Similarly, Professor McElwain forced members of the audience to critically reflect on the direct effects humanity has had on the planet. She stated that within the last 100 years, “the pace [of our climate’s quietus] is unprecedented”. She made a point to mention that while the weather in Ireland is quite boring and often consistent year-round, this should not make the citizens of Ireland complacent.
Despite however daunting the reality of our environmental circumstance is, every speaker managed to provide insight as to how we as students and as members of humanity can improve the way we treat the world around us. Chairperson of the Environmental Society at Trinity, Jessie Dolliver, suggested that rather than rely on the Irish Government to “have all the answers”, we must all think holistically of the issues that arise as a direct effect of climate change.
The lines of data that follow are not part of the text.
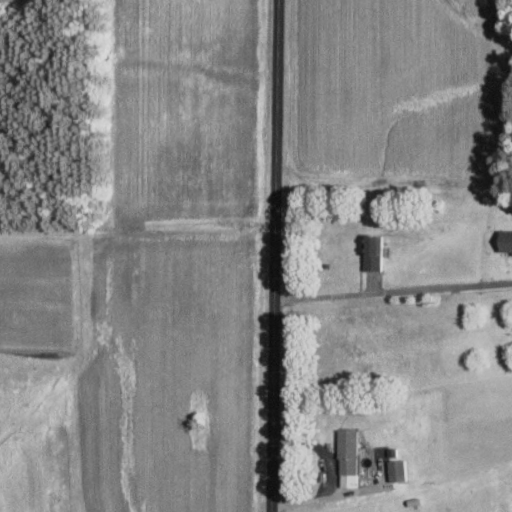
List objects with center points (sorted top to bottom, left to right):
building: (503, 240)
building: (369, 251)
road: (275, 256)
road: (393, 291)
building: (346, 457)
building: (394, 469)
road: (327, 497)
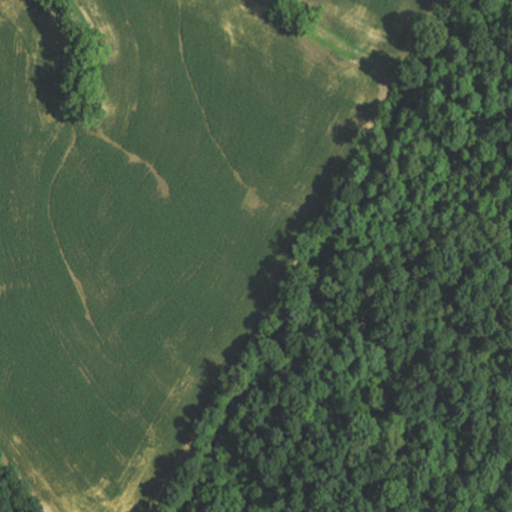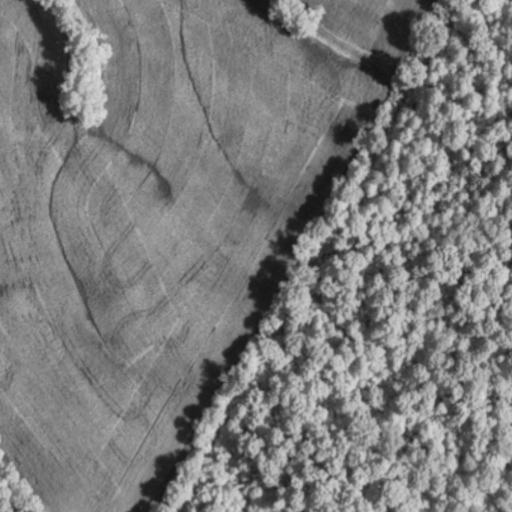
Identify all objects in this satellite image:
road: (311, 256)
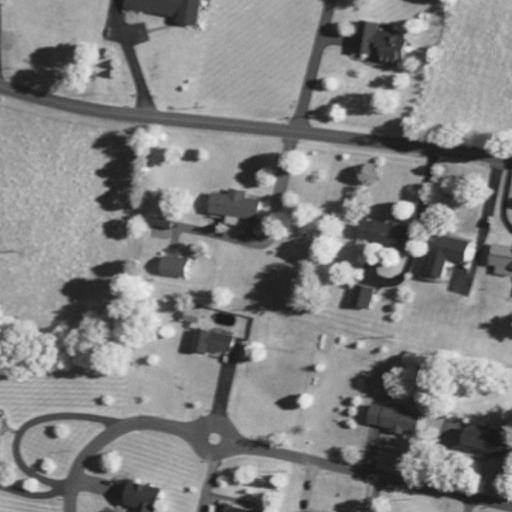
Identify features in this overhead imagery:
building: (1, 4)
building: (171, 10)
building: (379, 46)
road: (255, 128)
building: (236, 210)
building: (162, 227)
building: (386, 237)
building: (449, 258)
building: (176, 271)
building: (363, 301)
building: (215, 345)
building: (395, 422)
building: (1, 425)
building: (490, 446)
road: (213, 449)
road: (266, 451)
building: (143, 499)
building: (230, 510)
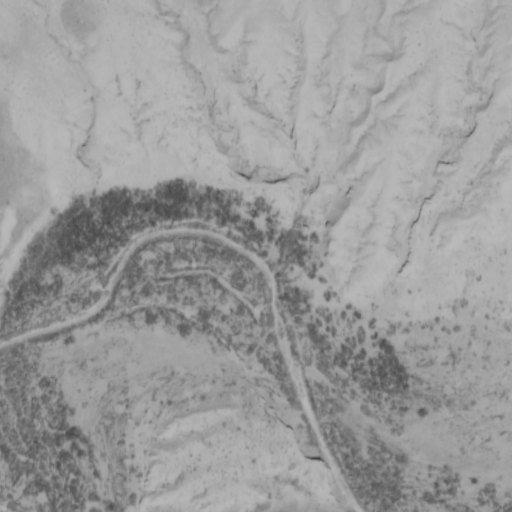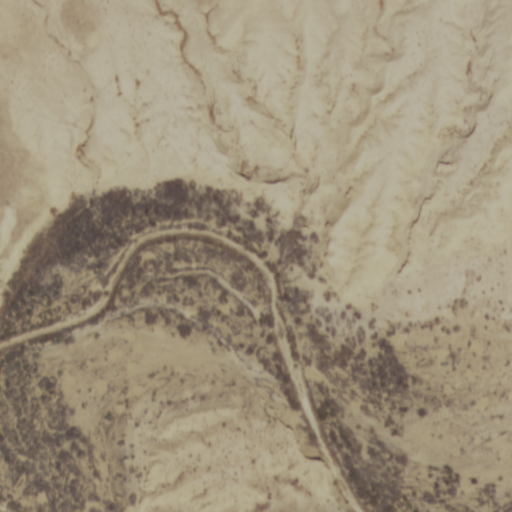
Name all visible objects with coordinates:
river: (177, 278)
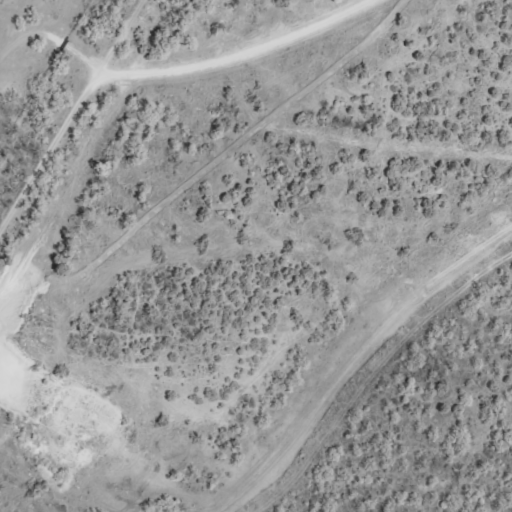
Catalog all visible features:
railway: (79, 127)
road: (253, 149)
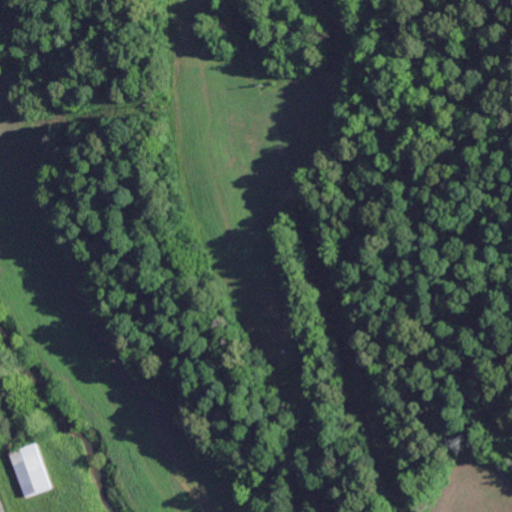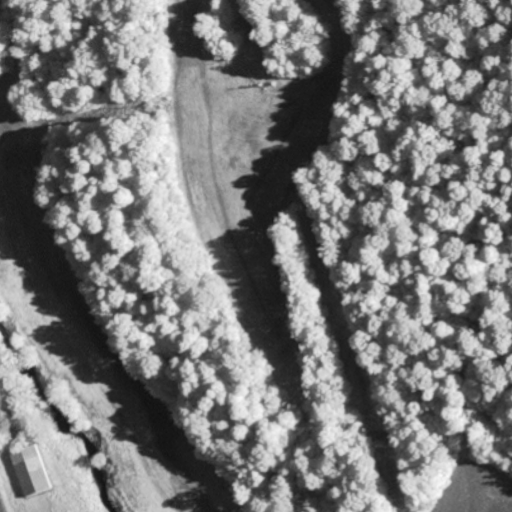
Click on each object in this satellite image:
building: (32, 470)
road: (0, 511)
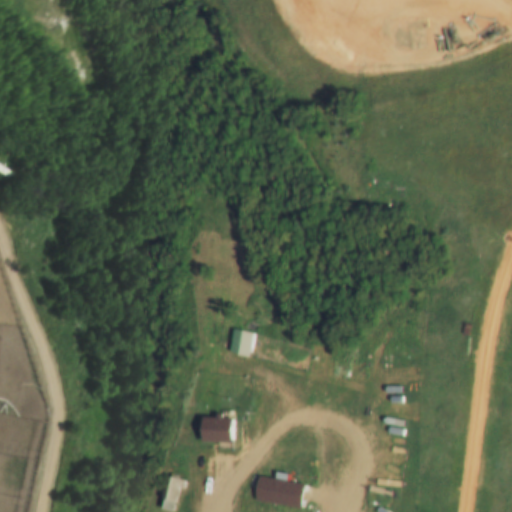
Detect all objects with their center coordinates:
road: (504, 257)
building: (215, 428)
building: (224, 428)
road: (259, 463)
building: (278, 490)
building: (286, 492)
building: (174, 493)
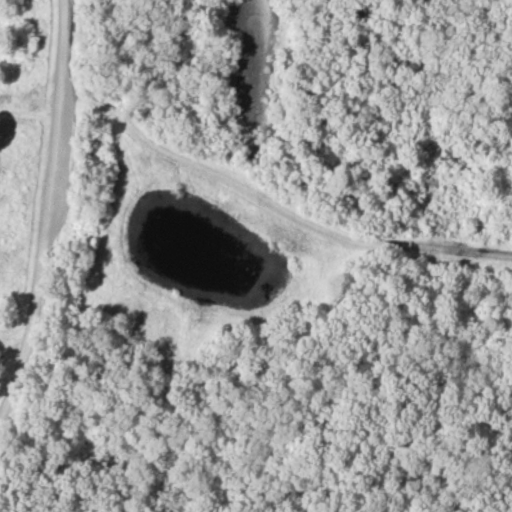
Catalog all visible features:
road: (47, 209)
park: (256, 256)
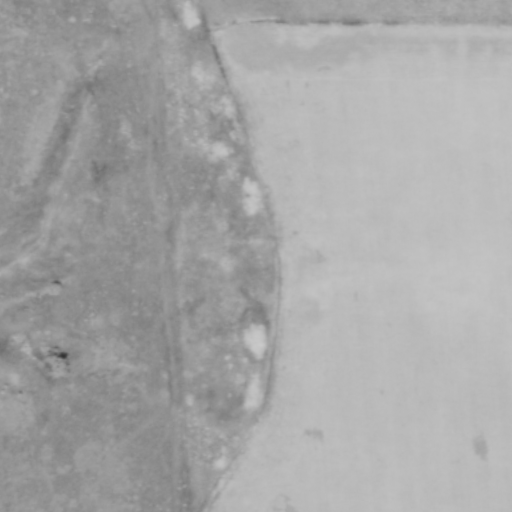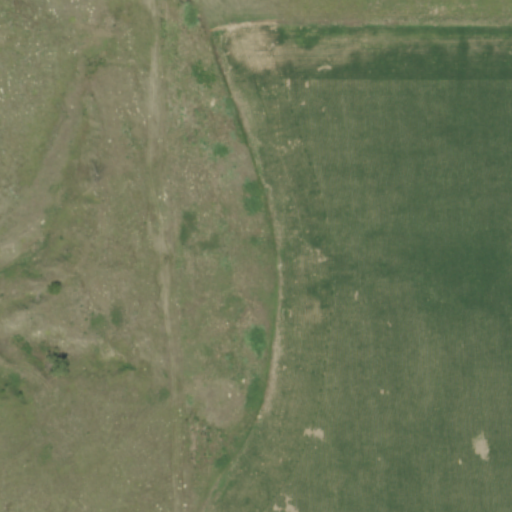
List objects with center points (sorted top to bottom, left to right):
crop: (382, 268)
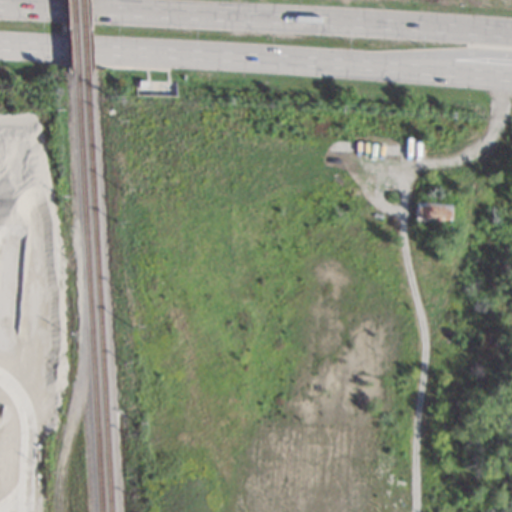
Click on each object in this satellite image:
road: (256, 16)
railway: (74, 36)
railway: (83, 36)
road: (256, 56)
road: (511, 70)
building: (121, 80)
building: (431, 210)
building: (431, 211)
railway: (88, 291)
railway: (97, 291)
road: (27, 440)
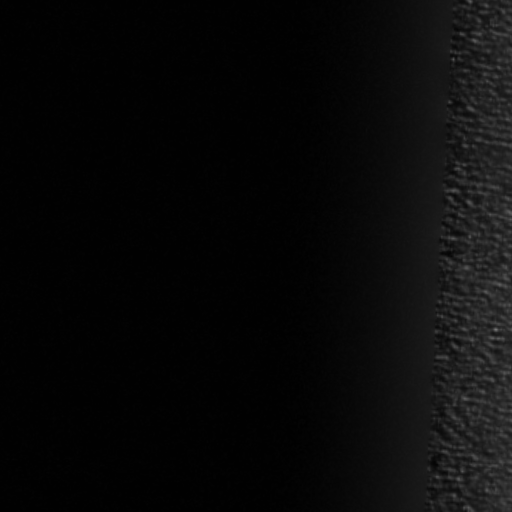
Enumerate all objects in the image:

Dolliver touched on the refugee crisis and the inevitable influx of emigrants when countries riddled with famine and flood, as a direct effect of carbon emission, will no longer be able to support the millions of citizens that habituate the land. Moreover, she exposed the bleak reality Irish citizens will be forced to come to terms with if Ireland does not reach the EU environmental targets for 2020. If Ireland is in fact unable to reach their goals within the next two and a half years, taxpayers will be fined for every percentage they deviate from the goal.
Efforts made in the movement towards “clean” living, whilst crucial, hold little importance for people when put in terms of moral or cultural change. However, if more activists underscored the financial strain our current living conditions will have on our society in the forthcoming future, the reality of our shrinking world may be as fleeting as the time we have left to constitute change.